Des arènes au musée Vesunna : quinze siècles d'histoire
La boucle historique évoque pas moins de quinze siècles d'histoire et met en lumière des monuments dont les fondations plongent dans la pierre gallo-romaine. Au jardin des Arènes, plusieurs arcades de l'amphithéâtre subsistent, dont l'un des deux grands vomitoires par lesquels sortaient gladiateurs et fauves.
Face au lycée Jay-de-Beaufort, au pied de la porte Normande – nommée ainsi au IXe siècle après les invasions vikings – la muraille originelle reste très visible à la base du château Barrière et de la Maison romane, qui s'y sont appuyés par la suite.
Dans le jardin de Vésone, les Gaulois ont érigé un temple dédié à leur déesse tutélaire Vesunna, associée au culte des eaux. Seule la « cella », le cœur sacré constitué d'une tour autrefois recouverte de marbre, est parvenue jusqu'à nous. À quelques pas, le musée conçu par Jean Nouvel protège un site archéologique exceptionnel : les vestiges de la riche villa « des Bouquets », s'étendant sur environ 4 000 mètres carrés.
Le long de la rue Romaine et au-delà
En poursuivant vers les arènes, la rue Romaine dévoile çà et là des portions de muraille, des colonnes et des sculptures, avec notamment une étonnante maison dont le garage a été construit avec des pilastres antiques.
Depuis 2003, de nombreux autres vestiges gallo-romains ont été mis au jour dans le département, principalement lors de fouilles préventives. La plupart ont été relevés puis recouverts pour leur préservation, comme la belle villa du haut Empire découverte à Lussas-et-Nontronneau.
Trésors archéologiques du Périgord
À Carsac-Aillac, en Périgord noir, un aqueduc et ses exutoires – destinés à renvoyer les excédents d'eau vers la Dordogne – restent visibles pour les observateurs attentifs, témoignant d'une période parfois moins connue que la préhistoire ou le Moyen Âge dans cette région.

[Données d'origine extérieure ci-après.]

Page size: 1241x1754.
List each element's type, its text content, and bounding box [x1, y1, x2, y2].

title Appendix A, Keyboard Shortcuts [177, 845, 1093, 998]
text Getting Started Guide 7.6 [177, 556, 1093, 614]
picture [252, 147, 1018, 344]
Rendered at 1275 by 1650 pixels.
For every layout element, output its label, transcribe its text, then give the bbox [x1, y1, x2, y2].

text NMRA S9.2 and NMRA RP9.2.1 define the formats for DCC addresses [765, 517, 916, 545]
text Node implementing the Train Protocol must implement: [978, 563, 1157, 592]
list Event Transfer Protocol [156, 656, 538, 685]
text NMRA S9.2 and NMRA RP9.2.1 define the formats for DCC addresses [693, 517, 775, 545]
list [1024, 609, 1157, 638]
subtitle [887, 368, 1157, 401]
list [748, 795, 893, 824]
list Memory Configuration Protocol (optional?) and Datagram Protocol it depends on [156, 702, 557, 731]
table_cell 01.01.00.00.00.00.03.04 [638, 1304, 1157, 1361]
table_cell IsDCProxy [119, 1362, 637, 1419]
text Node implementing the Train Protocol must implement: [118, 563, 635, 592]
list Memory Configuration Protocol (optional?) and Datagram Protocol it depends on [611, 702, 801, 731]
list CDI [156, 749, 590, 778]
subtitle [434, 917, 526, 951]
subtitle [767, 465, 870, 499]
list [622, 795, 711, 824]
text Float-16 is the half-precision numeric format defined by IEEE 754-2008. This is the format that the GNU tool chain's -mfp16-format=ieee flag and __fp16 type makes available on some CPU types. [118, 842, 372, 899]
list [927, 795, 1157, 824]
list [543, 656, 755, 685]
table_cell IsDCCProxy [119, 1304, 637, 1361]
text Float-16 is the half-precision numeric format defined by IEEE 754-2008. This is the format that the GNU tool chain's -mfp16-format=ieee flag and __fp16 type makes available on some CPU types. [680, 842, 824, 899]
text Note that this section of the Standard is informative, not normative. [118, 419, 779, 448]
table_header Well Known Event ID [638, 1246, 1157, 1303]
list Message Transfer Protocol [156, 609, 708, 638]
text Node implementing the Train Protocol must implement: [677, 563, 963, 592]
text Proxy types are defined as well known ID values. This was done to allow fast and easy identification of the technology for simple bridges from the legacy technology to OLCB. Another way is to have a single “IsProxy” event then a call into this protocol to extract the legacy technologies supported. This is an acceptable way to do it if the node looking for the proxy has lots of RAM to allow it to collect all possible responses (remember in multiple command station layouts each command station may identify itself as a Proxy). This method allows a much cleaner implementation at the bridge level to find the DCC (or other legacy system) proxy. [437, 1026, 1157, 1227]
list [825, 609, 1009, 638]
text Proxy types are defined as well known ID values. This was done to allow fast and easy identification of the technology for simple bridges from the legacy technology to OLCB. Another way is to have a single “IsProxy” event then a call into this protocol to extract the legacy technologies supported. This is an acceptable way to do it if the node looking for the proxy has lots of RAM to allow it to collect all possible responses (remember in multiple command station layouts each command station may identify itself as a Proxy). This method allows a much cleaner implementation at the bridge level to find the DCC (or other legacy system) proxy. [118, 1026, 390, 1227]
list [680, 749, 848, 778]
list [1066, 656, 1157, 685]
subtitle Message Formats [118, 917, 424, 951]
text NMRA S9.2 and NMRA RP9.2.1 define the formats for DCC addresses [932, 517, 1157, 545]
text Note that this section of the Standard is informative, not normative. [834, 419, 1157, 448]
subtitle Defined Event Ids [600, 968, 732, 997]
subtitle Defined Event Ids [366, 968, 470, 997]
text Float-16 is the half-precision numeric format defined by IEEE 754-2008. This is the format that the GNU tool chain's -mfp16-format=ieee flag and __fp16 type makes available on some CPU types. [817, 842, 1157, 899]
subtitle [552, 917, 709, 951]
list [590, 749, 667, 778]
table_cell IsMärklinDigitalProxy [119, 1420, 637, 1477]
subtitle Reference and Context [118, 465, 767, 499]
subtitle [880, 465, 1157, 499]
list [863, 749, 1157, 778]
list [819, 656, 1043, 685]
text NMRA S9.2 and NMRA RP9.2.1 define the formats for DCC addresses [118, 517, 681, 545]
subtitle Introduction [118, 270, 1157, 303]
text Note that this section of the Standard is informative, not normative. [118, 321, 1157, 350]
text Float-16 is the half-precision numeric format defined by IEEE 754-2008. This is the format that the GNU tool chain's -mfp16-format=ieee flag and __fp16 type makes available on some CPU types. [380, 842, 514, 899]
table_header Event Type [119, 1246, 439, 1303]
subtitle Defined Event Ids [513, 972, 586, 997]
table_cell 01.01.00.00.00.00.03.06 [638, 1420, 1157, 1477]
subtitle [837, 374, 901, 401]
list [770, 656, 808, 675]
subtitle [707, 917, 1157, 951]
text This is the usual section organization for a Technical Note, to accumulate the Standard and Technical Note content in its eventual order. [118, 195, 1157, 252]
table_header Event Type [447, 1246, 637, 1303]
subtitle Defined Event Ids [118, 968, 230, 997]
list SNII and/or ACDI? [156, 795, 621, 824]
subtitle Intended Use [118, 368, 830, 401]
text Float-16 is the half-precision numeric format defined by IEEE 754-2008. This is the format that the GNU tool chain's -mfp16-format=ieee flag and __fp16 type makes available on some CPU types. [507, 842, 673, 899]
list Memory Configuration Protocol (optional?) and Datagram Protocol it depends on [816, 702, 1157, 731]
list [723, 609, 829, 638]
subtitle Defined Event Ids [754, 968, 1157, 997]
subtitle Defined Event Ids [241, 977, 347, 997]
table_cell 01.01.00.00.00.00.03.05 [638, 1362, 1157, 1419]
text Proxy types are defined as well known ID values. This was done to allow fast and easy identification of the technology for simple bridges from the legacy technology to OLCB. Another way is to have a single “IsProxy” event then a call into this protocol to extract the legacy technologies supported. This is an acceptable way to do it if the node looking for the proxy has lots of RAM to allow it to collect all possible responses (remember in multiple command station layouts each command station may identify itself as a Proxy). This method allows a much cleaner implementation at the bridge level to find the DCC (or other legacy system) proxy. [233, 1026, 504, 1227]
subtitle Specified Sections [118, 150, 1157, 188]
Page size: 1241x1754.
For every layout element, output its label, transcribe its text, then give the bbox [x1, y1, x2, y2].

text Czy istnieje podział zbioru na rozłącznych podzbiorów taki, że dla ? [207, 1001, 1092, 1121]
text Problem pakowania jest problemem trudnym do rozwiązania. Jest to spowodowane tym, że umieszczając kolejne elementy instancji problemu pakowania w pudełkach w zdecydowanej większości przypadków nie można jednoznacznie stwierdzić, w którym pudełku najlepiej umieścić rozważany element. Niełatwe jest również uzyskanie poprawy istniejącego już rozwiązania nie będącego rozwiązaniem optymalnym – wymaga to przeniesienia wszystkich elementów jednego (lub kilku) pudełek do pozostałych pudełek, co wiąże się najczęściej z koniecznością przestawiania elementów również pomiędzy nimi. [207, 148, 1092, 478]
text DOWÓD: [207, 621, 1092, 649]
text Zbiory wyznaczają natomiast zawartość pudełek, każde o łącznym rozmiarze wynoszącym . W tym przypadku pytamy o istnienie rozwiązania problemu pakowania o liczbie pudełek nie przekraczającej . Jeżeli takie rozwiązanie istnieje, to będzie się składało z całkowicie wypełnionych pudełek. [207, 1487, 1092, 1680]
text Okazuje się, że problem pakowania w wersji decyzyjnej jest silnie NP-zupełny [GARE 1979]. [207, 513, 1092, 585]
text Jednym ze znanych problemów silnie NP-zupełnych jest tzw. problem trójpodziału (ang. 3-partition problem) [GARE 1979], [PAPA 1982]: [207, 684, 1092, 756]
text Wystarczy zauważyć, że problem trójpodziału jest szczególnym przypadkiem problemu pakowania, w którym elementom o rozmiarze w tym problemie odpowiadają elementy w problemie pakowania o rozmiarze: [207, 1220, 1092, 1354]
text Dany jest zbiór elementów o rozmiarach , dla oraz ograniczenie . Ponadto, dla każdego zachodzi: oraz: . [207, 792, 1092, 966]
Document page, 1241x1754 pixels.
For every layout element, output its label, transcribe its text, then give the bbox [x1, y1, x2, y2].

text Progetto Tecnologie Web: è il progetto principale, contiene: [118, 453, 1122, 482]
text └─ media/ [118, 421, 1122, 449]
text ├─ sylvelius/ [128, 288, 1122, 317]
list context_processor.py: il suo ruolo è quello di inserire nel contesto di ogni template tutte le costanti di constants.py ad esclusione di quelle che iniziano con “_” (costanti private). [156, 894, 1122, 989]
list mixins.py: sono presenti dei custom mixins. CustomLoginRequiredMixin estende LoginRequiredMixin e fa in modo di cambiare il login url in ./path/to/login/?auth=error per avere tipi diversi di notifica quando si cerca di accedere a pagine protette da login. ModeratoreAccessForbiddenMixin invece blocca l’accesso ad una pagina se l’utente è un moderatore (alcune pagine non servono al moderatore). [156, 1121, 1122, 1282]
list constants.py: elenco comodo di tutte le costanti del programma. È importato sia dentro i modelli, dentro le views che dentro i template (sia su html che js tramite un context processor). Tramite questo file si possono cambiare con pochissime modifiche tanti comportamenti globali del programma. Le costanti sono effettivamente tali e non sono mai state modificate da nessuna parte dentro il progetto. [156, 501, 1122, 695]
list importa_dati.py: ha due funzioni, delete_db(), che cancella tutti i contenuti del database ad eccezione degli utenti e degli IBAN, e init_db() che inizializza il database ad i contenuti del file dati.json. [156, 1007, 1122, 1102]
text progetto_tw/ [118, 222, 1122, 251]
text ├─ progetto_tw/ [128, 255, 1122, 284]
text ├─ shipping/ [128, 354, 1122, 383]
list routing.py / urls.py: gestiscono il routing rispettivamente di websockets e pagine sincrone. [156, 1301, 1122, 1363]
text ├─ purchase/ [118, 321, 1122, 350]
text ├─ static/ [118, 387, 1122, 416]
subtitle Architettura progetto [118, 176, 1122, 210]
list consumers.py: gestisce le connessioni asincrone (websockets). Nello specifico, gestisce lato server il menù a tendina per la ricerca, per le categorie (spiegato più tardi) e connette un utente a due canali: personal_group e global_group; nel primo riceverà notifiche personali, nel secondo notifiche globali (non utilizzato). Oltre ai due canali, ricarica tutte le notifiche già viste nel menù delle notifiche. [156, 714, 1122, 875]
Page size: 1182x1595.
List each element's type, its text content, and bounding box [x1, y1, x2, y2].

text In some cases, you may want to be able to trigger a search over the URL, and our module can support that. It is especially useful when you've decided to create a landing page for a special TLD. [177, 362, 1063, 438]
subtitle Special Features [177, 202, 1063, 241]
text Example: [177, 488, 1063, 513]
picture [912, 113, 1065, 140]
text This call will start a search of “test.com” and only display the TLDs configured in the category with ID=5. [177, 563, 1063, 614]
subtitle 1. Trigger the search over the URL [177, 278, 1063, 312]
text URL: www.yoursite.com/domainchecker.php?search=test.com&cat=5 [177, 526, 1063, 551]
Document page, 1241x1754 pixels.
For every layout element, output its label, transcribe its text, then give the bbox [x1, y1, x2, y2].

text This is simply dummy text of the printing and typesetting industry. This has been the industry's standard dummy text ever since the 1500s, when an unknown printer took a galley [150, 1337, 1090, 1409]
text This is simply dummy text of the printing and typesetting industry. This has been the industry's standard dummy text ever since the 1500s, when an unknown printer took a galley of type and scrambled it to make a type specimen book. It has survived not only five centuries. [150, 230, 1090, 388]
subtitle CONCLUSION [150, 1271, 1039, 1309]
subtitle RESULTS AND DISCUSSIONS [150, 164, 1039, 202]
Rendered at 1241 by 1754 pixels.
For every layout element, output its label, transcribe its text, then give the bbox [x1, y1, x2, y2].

À la frontière avec la Gironde, le site archéologique de Montcaret révèle les vestiges d'un vaste et prospère domaine établi dès le Ier siècle de notre ère. L'épicentre comprend une demeure aristocratique de 8 000 mètres carrés au minimum, implantée au milieu des vignes. Les contours et élévations encore présents témoignent d'un confort remarquable pour l'époque : chauffage par le sol, eau courante, thermes privés avec piscine, cour intérieure à péristyle et pavements en mosaïque exceptionnellement bien conservés.
Ce parcours gallo-romain à Périgueux offre ainsi une occasion unique de marcher dans les pas des anciens habitants de la région, découvrant au fil des ruines, jardins et monuments une histoire riche et souvent méconnue qui continue de façonner l'identité de la cité périgourdine.